» The task: Please rewrite the text of each of the rows below with "lens line" replaced by "intrinsics line" and everything else unchanged. Leave the pictures out of your answer.
--------------------
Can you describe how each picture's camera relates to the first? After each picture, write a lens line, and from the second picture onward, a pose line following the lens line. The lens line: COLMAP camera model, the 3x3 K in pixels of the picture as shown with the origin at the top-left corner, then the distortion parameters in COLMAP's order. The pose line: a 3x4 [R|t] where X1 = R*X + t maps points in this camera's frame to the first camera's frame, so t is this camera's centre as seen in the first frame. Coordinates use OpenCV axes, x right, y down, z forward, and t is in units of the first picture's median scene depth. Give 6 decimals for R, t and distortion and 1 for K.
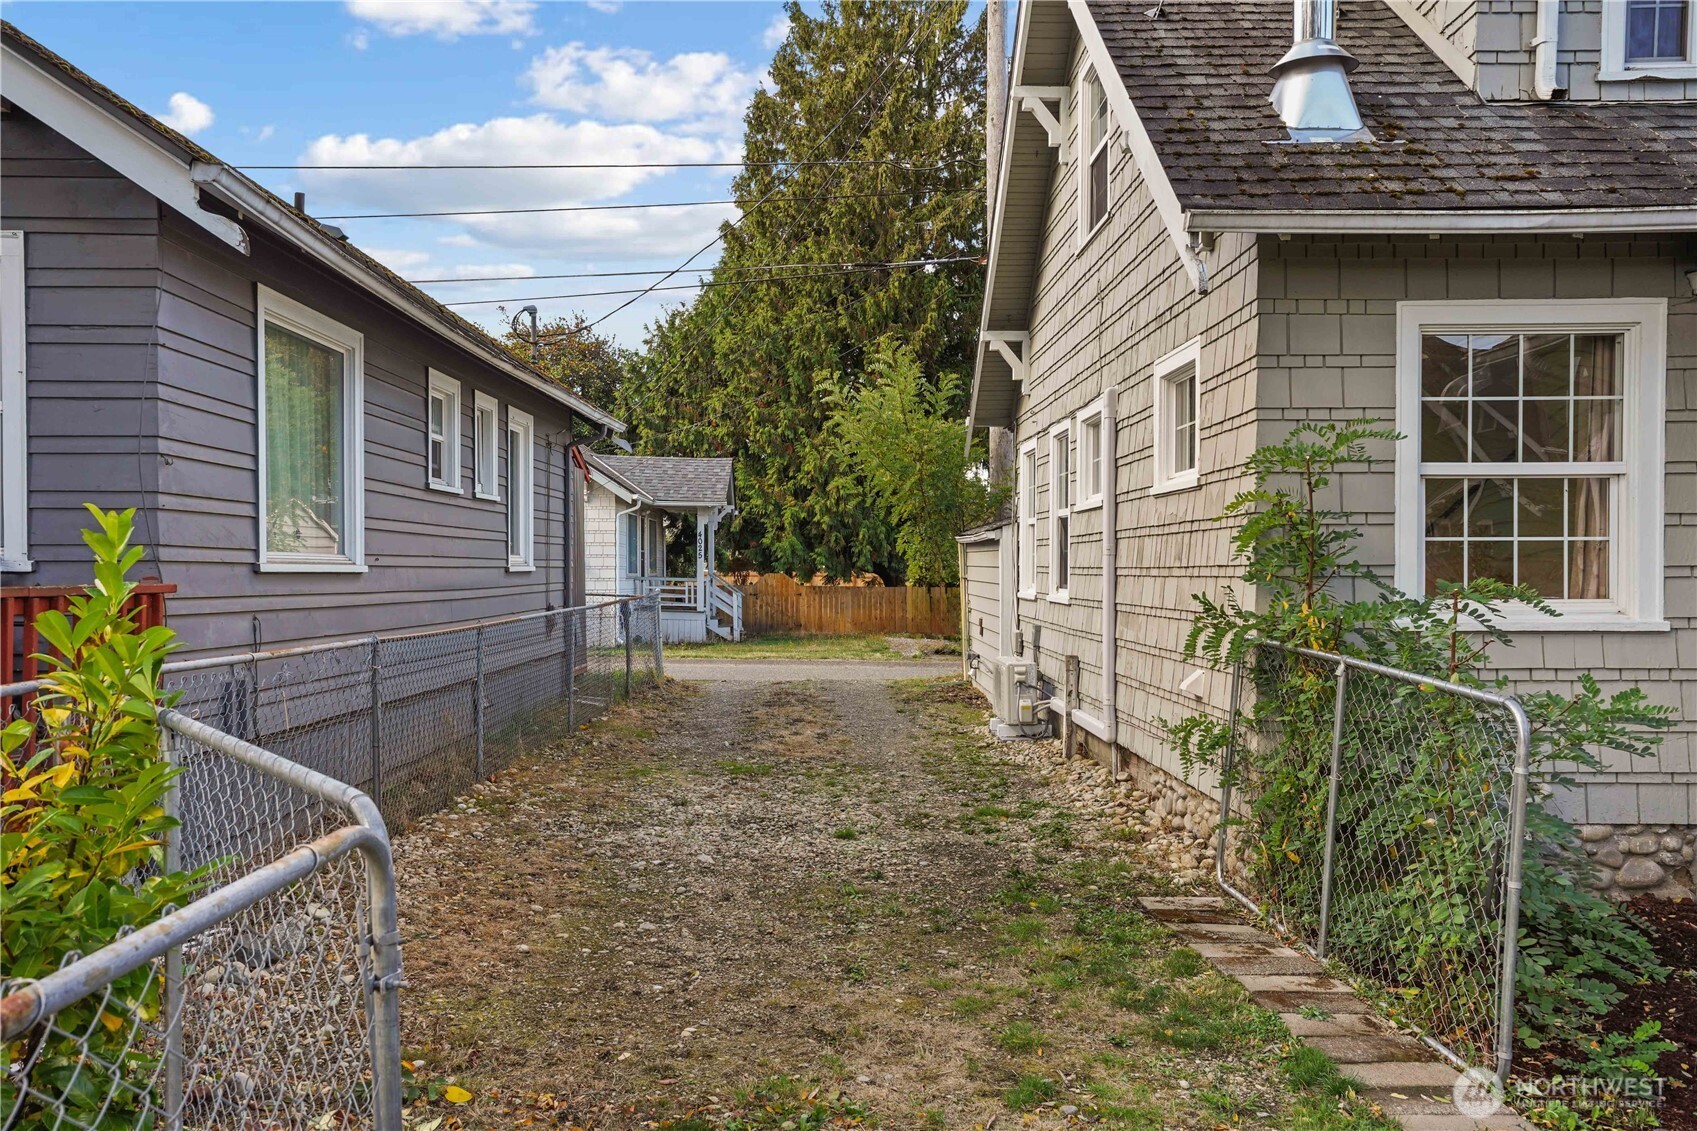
lens RADIAL K [[1415.6, 0, 848.5], [0, 1415.6, 565.5], [0, 0, 1]] dist [0.004143, 0.000668]
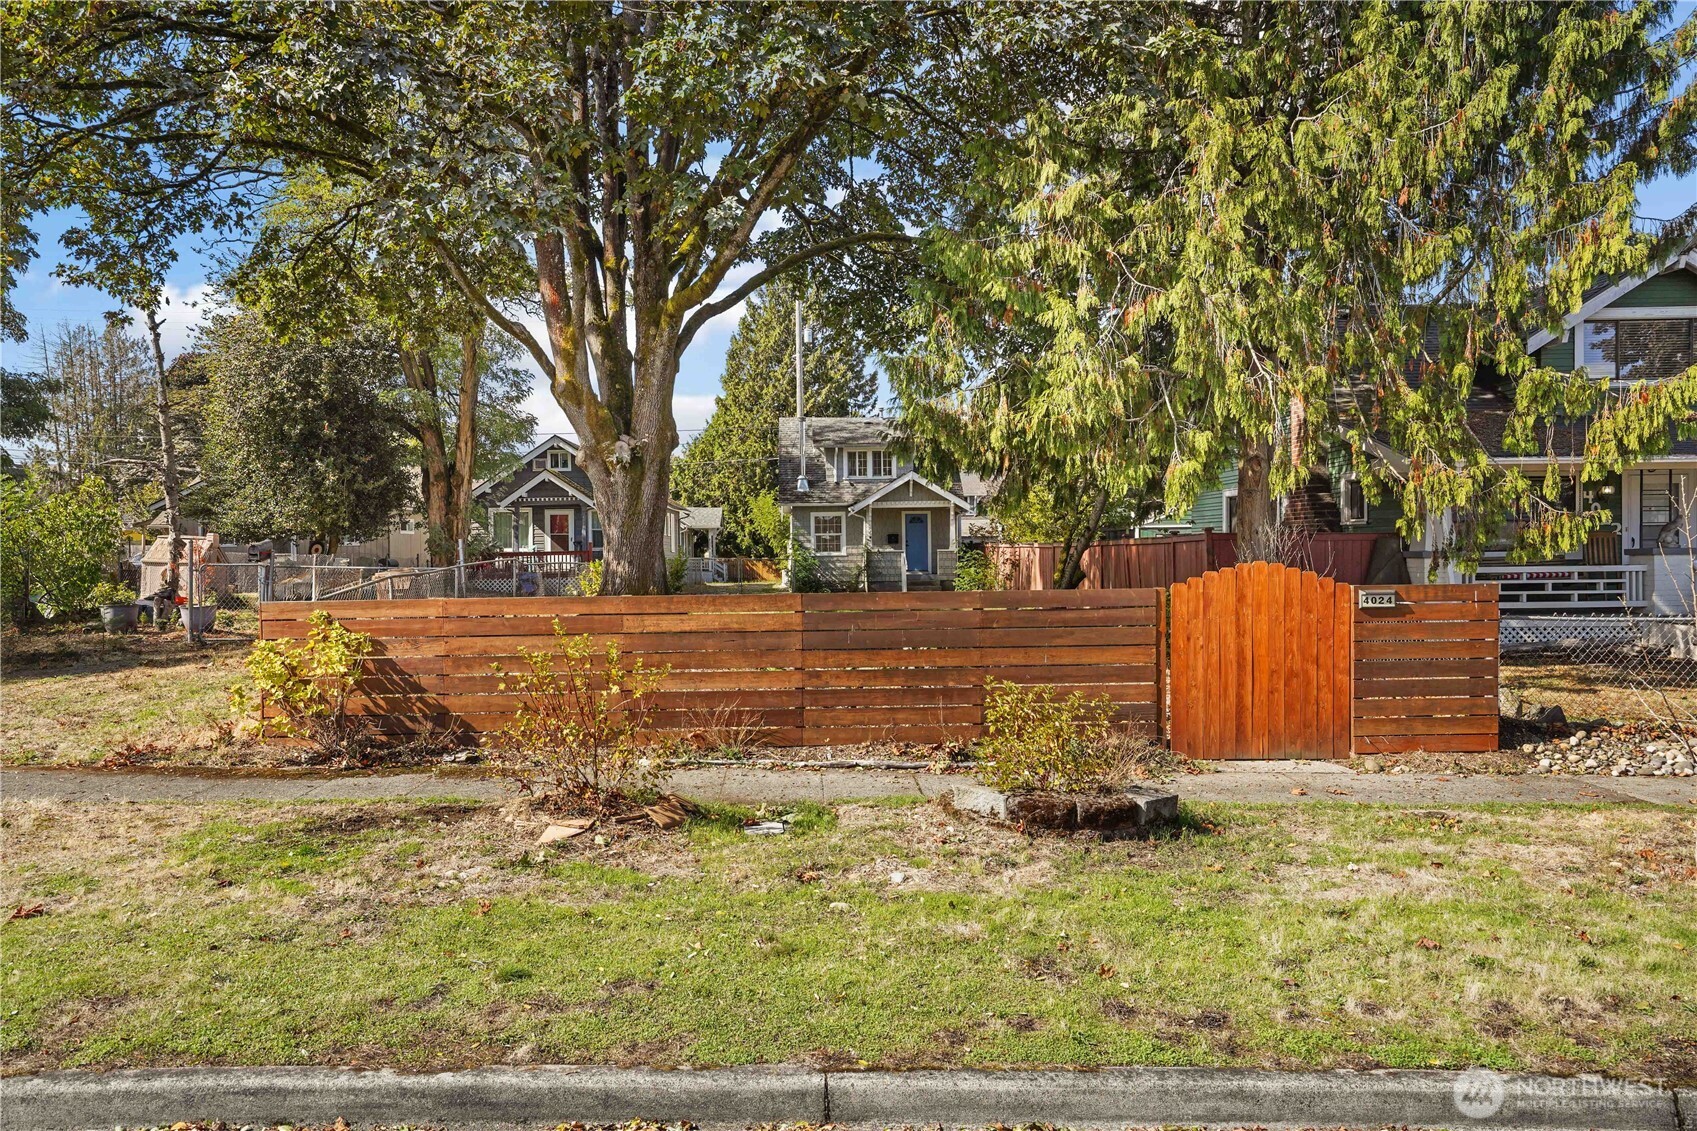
lens RADIAL K [[1283.9, 0, 848.5], [0, 1283.9, 565.5], [0, 0, 1]] dist [-0.002481, -0.000152]
pose [[0.999808, -0.012684, 0.014963, 0.093206], [0.012589, 0.999900, 0.006478, 0.010546], [-0.015044, -0.006288, 0.999867, -1.129924]]
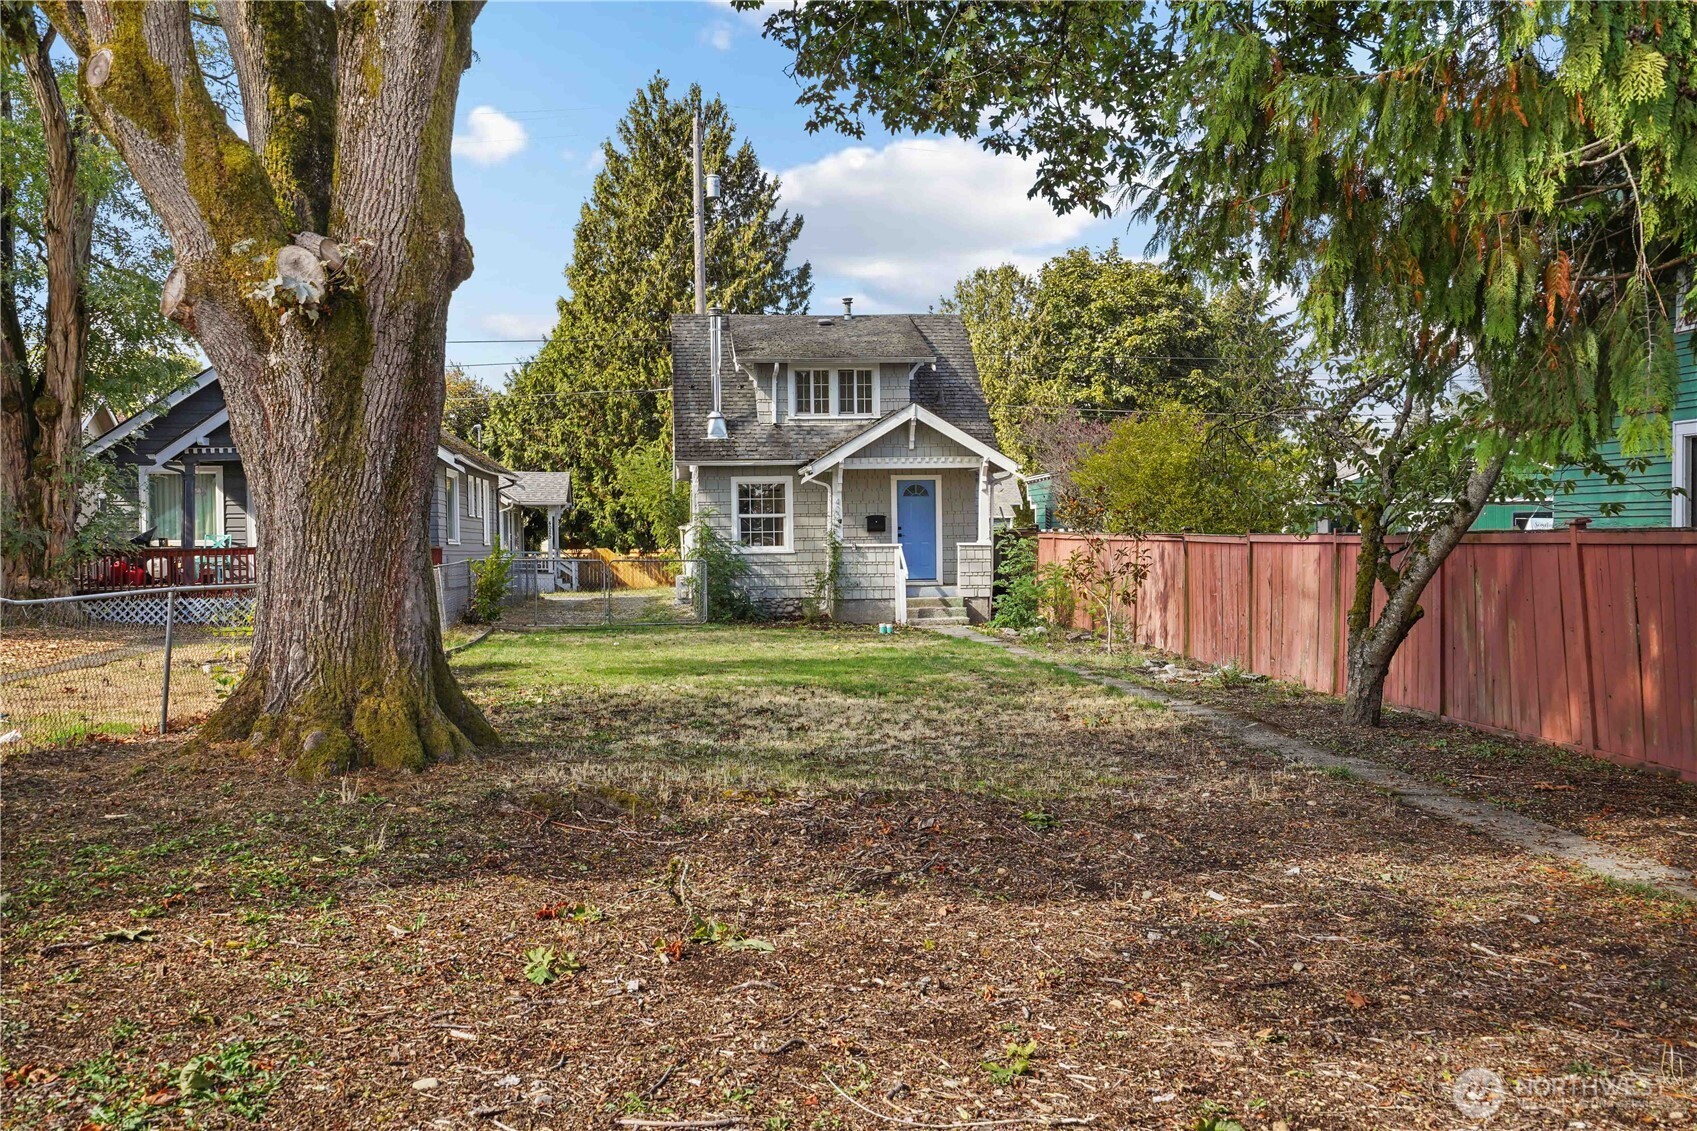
lens RADIAL K [[1690.3, 0, 848.5], [0, 1690.3, 565.5], [0, 0, 1]] dist [0.061784, 0.008446]
pose [[0.996425, -0.013391, 0.083417, 0.059900], [0.012292, 0.999831, 0.013672, 0.002965], [-0.083586, -0.012597, 0.996421, -0.796751]]
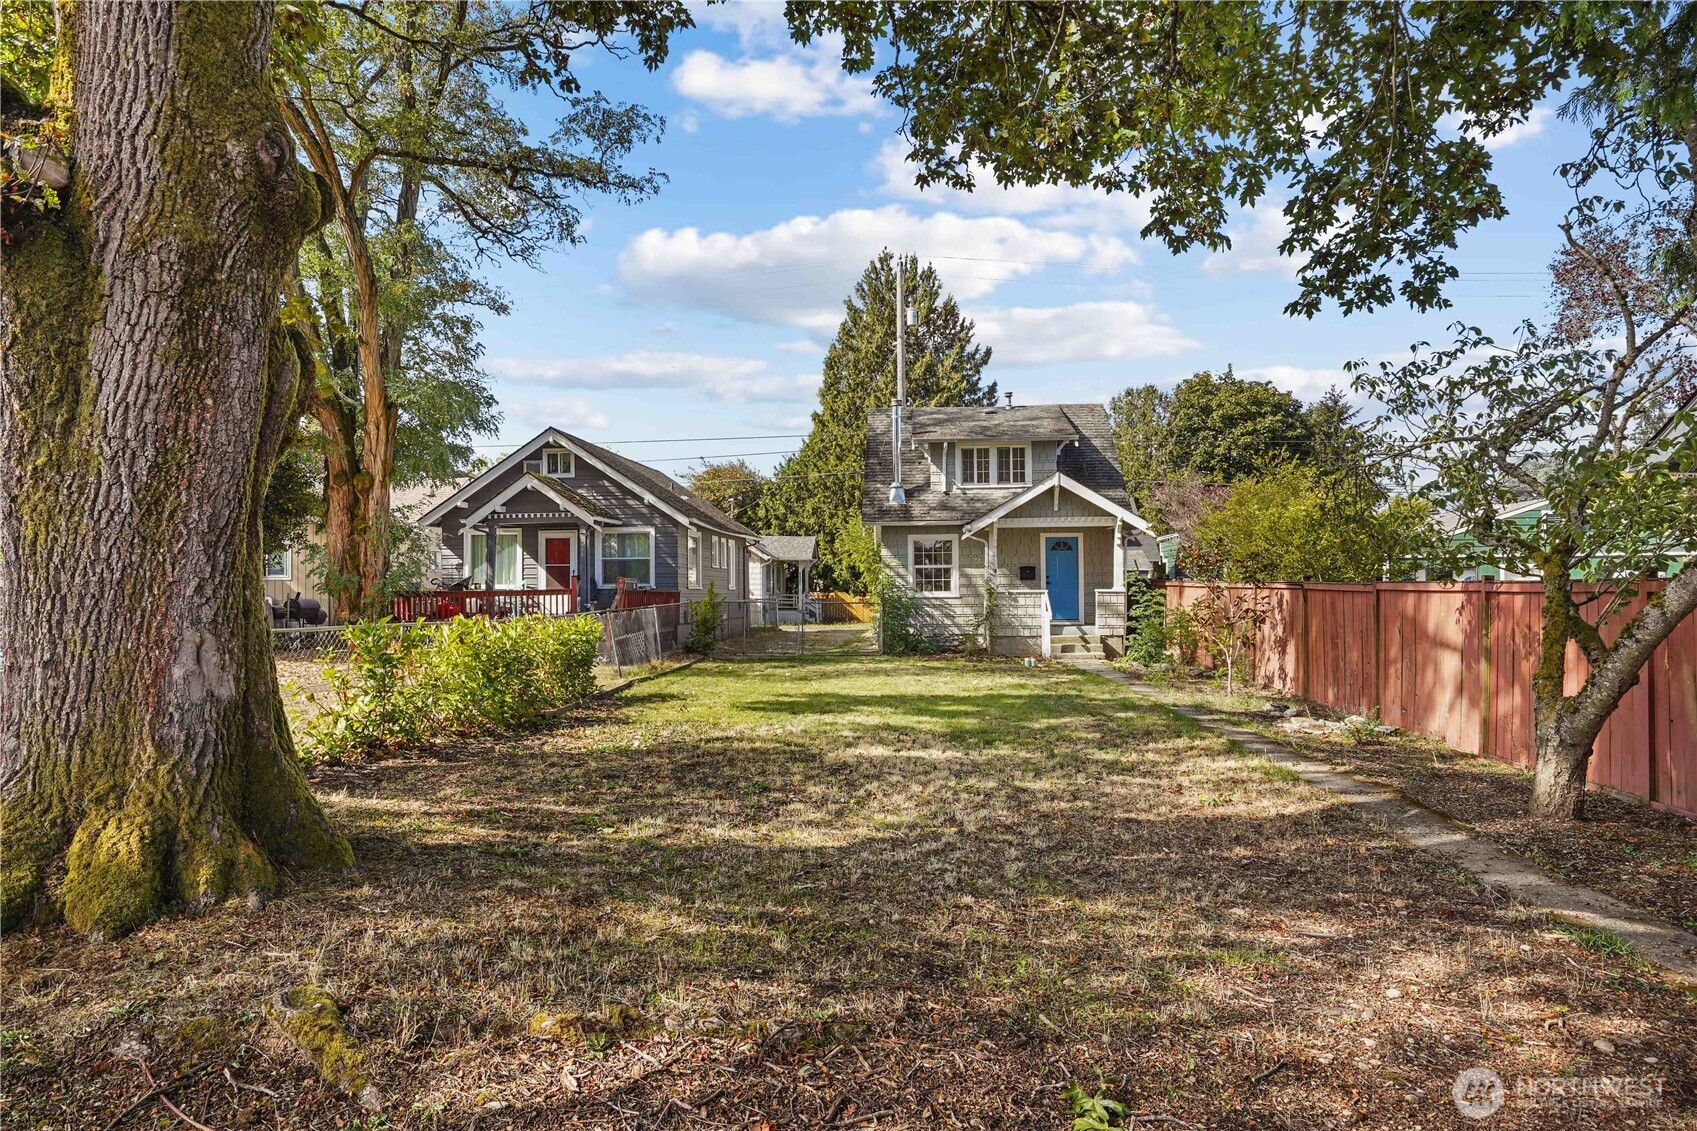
--------------------
» Problem solution:
Can you describe how each picture's camera relates to the first? After each picture, write a intrinsics line, and from the second picture onward, a pose line following the intrinsics line. The intrinsics line: COLMAP camera model, the 3x3 K in pixels of the picture as shown with the origin at the top-left corner, then the distortion parameters in COLMAP's order. The pose line: a 3x4 [R|t] where X1 = R*X + t maps points in this camera's frame to the first camera's frame, so t is this camera's centre as seen in the first frame. Coordinates use OpenCV axes, x right, y down, z forward, and t is in units of the first picture's median scene depth. Give 6 decimals for R, t and distortion and 1 for K.
lens RADIAL K [[1415.6, 0, 848.5], [0, 1415.6, 565.5], [0, 0, 1]] dist [0.004143, 0.000668]
lens RADIAL K [[1283.9, 0, 848.5], [0, 1283.9, 565.5], [0, 0, 1]] dist [-0.002481, -0.000152]
pose [[0.999808, -0.012684, 0.014963, 0.093206], [0.012589, 0.999900, 0.006478, 0.010546], [-0.015044, -0.006288, 0.999867, -1.129924]]
lens RADIAL K [[1690.3, 0, 848.5], [0, 1690.3, 565.5], [0, 0, 1]] dist [0.061784, 0.008446]
pose [[0.996425, -0.013391, 0.083417, 0.059900], [0.012292, 0.999831, 0.013672, 0.002965], [-0.083586, -0.012597, 0.996421, -0.796751]]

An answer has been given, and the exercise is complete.